Page-level text extractions:
=== Section Start ===

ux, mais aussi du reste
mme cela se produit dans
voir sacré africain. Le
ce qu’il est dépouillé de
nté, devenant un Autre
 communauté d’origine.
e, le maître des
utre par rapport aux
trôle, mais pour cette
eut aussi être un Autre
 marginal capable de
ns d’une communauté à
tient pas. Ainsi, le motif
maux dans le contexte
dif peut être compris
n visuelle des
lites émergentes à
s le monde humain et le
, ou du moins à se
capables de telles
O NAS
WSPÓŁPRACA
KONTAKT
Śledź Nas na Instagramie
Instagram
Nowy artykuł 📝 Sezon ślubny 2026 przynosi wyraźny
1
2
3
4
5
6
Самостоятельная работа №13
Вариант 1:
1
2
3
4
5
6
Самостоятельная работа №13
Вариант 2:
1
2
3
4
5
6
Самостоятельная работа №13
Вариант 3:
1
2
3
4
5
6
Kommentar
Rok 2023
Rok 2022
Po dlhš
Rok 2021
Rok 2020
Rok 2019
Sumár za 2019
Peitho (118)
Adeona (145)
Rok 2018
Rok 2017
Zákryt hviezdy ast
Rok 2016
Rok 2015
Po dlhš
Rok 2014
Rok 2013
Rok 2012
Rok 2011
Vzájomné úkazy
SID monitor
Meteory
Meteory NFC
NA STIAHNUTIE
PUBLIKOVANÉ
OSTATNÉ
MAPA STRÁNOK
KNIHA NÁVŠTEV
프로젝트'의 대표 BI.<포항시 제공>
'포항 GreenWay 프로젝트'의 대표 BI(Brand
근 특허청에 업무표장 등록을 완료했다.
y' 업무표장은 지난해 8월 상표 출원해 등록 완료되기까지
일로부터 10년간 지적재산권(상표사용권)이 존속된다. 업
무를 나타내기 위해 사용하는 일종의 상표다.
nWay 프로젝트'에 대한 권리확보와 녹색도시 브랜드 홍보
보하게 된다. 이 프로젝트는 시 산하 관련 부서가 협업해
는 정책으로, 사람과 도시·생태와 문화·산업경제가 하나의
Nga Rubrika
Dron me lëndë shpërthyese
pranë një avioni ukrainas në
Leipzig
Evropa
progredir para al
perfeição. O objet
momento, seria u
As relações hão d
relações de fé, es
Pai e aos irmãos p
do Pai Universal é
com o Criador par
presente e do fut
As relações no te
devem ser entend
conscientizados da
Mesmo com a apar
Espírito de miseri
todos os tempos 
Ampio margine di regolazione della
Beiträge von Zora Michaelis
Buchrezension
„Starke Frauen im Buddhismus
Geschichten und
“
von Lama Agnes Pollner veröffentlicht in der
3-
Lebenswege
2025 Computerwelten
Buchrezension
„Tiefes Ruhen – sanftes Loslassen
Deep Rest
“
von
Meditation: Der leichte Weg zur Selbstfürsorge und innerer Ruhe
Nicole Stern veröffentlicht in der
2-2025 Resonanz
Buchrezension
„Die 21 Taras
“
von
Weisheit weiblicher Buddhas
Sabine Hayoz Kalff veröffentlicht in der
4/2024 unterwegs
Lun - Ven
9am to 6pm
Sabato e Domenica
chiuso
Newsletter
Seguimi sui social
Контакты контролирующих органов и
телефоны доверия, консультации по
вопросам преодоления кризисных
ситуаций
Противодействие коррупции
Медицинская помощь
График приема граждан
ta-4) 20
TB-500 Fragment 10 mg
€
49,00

=== Section End ===

— Work task —
Give every entry once more, exactly as it reads.

— Answer to the problem —
ux, mais aussi du reste
mme cela se produit dans
voir sacré africain. Le
ce qu’il est dépouillé de
nté, devenant un Autre
 communauté d’origine.
e, le maître des
utre par rapport aux
trôle, mais pour cette
eut aussi être un Autre
 marginal capable de
ns d’une communauté à
tient pas. Ainsi, le motif
maux dans le contexte
dif peut être compris
n visuelle des
lites émergentes à
s le monde humain et le
, ou du moins à se
capables de telles
O NAS
WSPÓŁPRACA
KONTAKT
Śledź Nas na Instagramie
Instagram
Nowy artykuł 📝 Sezon ślubny 2026 przynosi wyraźny
1
2
3
4
5
6
Самостоятельная работа №13
Вариант 1:
1
2
3
4
5
6
Самостоятельная работа №13
Вариант 2:
1
2
3
4
5
6
Самостоятельная работа №13
Вариант 3:
1
2
3
4
5
6
Kommentar
Rok 2023
Rok 2022
Po dlhš
Rok 2021
Rok 2020
Rok 2019
Sumár za 2019
Peitho (118)
Adeona (145)
Rok 2018
Rok 2017
Zákryt hviezdy ast
Rok 2016
Rok 2015
Po dlhš
Rok 2014
Rok 2013
Rok 2012
Rok 2011
Vzájomné úkazy
SID monitor
Meteory
Meteory NFC
NA STIAHNUTIE
PUBLIKOVANÉ
OSTATNÉ
MAPA STRÁNOK
KNIHA NÁVŠTEV
프로젝트'의 대표 BI.<포항시 제공>
'포항 GreenWay 프로젝트'의 대표 BI(Brand
근 특허청에 업무표장 등록을 완료했다.
y' 업무표장은 지난해 8월 상표 출원해 등록 완료되기까지
일로부터 10년간 지적재산권(상표사용권)이 존속된다. 업
무를 나타내기 위해 사용하는 일종의 상표다.
nWay 프로젝트'에 대한 권리확보와 녹색도시 브랜드 홍보
보하게 된다. 이 프로젝트는 시 산하 관련 부서가 협업해
는 정책으로, 사람과 도시·생태와 문화·산업경제가 하나의
Nga Rubrika
Dron me lëndë shpërthyese
pranë një avioni ukrainas në
Leipzig
Evropa
progredir para al
perfeição. O objet
momento, seria u
As relações hão d
relações de fé, es
Pai e aos irmãos p
do Pai Universal é
com o Criador par
presente e do fut
As relações no te
devem ser entend
conscientizados da
Mesmo com a apar
Espírito de miseri
todos os tempos 
Ampio margine di regolazione della
Beiträge von Zora Michaelis
Buchrezension
„Starke Frauen im Buddhismus
Geschichten und
“
von Lama Agnes Pollner veröffentlicht in der
3-
Lebenswege
2025 Computerwelten
Buchrezension
„Tiefes Ruhen – sanftes Loslassen
Deep Rest
“
von
Meditation: Der leichte Weg zur Selbstfürsorge und innerer Ruhe
Nicole Stern veröffentlicht in der
2-2025 Resonanz
Buchrezension
„Die 21 Taras
“
von
Weisheit weiblicher Buddhas
Sabine Hayoz Kalff veröffentlicht in der
4/2024 unterwegs
Lun - Ven
9am to 6pm
Sabato e Domenica
chiuso
Newsletter
Seguimi sui social
Контакты контролирующих органов и
телефоны доверия, консультации по
вопросам преодоления кризисных
ситуаций
Противодействие коррупции
Медицинская помощь
График приема граждан
ta-4) 20
TB-500 Fragment 10 mg
€
49,00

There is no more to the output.